|
Bugzilla – Full Text Bug Listing |
| Summary: | can not start crypto helper: failed to find any available worker | ||
|---|---|---|---|
| Product: | [openSUSE] SUSE Linux 10.1 | Reporter: | Andreas Schwab <schwab> |
| Component: | Network | Assignee: | Marius Tomaschewski <mt> |
| Status: | RESOLVED WONTFIX | QA Contact: | E-mail List <qa-bugs> |
| Severity: | Normal | ||
| Priority: | P5 - None | CC: | lmuelle, radmanic, suse-beta |
| Version: | Final | ||
| Target Milestone: | --- | ||
| Hardware: | Other | ||
| OS: | Other | ||
| Whiteboard: | |||
| Found By: | Other | Services Priority: | |
| Business Priority: | Blocker: | --- | |
| Marketing QA Status: | --- | IT Deployment: | --- |
| Attachments: | grep -F 'pluto[17401]' /var/log/messages | ||
|
Description
Andreas Schwab
2006-06-17 15:16:44 UTC
Created attachment 90031 [details]
grep -F 'pluto[17401]' /var/log/messages
If you have more than two CPUs (reported by sysconf(_SC_NPROCESSORS_ONLN))
pluto starts ncpu_online-1 helpers. Otherwise it starts only one helper.
BTW: You can also override this value using the "nhelpers" parameter in
the "config setup" section of the /etc/ipsec.conf.
What happens is, that if you have multiple tunnels (to one destination) the
reinit of the IPSEC SAs are done asynchronously -- but they are serialized,
because there are no avaliable worker in this moment, that is, all workers
(usually only one) are busy with work for an another tunnel.
If this happens, the tunnel SA may expire, but it is marked for a reinit
on demand.
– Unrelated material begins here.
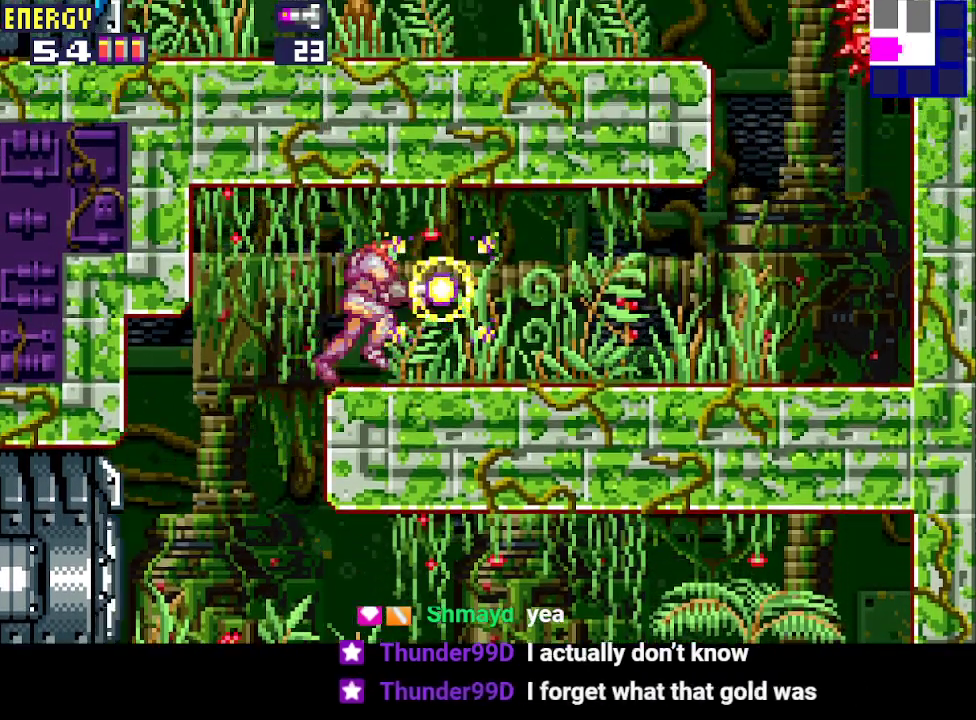
{"buttons": ["CROSS", "DPAD_RIGHT"], "events": []}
As soon as there are packets for this tunnel, pluto reinits
it again.
You can see in log lines like this:
Jun 17 17:10:09 whitebox pluto[17401]:
initiate on demand from 10.204.0.116:0 to 149.44.160.50:0 proto=0 state:
fos_start because: acquire
"schwab-novell1" #26: initiating Quick Mode RSASIG+ENCRYPT+TUNNEL+PFS+UP
{using isakmp#21}
"schwab-novell1" #26: transition from state STATE_QUICK_I1 to state
STATE_QUICK_I2
"schwab-novell1" #26: STATE_QUICK_I2: sent QI2, IPsec SA established
...
This is how pluto is wokring now... I can't change this default.
You can also set the ("keep_alive=20" and) "force_keepalive=yes"
options in "config setup" of /etc/ipsec.conf.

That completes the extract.